The U.S. formally classifies Mauritania as a Tier 3 human trafficking country, the worst ranking, meaning it neither fully complies with minimum standards or makes significant efforts to do so. This bars Mauritania from certain kinds of U.S. financial assistance.

Despite widespread public perception of slavery’s eradication, this brutal profit-driven institution has staged a major comeback tailored to capital economies and business. An estimated 40 million people worldwide, including in developed countries, make up the prime commodity in the $150-billion modern slavery industry, according to the World Economic Forum.

This led to the End Modern Slavery initiative, adopted in the U.S. in December 2016, and now the Global Fund to End Modern Slavery (GFEMS), modeled after the Global Fund to Fight Aids, TB, and Malaria.

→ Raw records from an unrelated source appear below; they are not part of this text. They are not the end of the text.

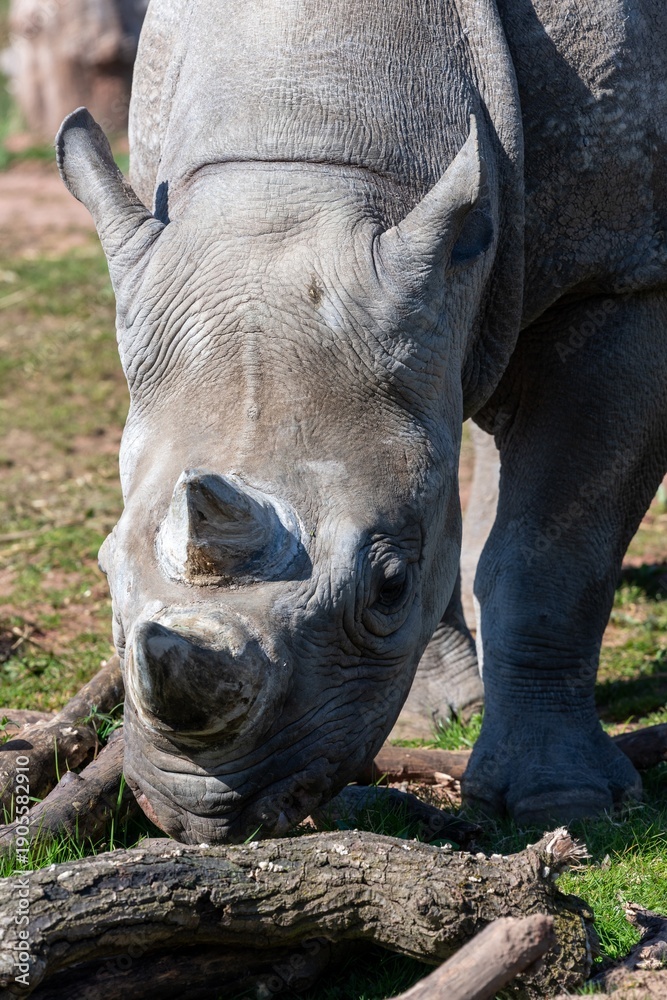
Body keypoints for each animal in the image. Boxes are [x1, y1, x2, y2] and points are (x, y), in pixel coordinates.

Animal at [56, 0, 667, 842]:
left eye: (388, 588)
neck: (300, 163)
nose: (202, 810)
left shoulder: (621, 277)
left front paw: (565, 802)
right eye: (105, 570)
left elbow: (553, 553)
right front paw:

With initial funding from the U.S. and the United Kingdom announced at the 48th World Economic Forum in Davos-Klosters, Switzerland, it targets capitalization of $1.5 billion.

For those who see slavery as history, Cook County Circuit Court Judge Anthony Simpkins, part of the rebuffed Mauritania fact-finding mission, bore witness to slavery’s persistent and harrowing reality. After the group’s diversion to bordering Dakar, Senegal, they met with escaped, activist Mauritanian slaves.

“We sat and talked, face to face, with real heroes—people who had been jailed, who had been tortured, whose friends and families had died. These are people who are fighting the fight everyday in a very, very real way. They’re the reason that we do what we do.”

Simpkins’ summed up that human reason for The Abolition Institute in clear and present terms. “Slavery is slavery. It’s human trafficking. It’s exploitation of women. It’s forced labor. It is violence to human dignity.”

The Institute’s urgent work moved Donna Demir, Zakat Foundation health advisor, and a poet, to take up her pen. She recited her piece near the close of the event.

“In my heart, this was something I needed to share with all of you.” She started. Her first line seemed a coda to the event.

“There are no rights for being the other’s other.”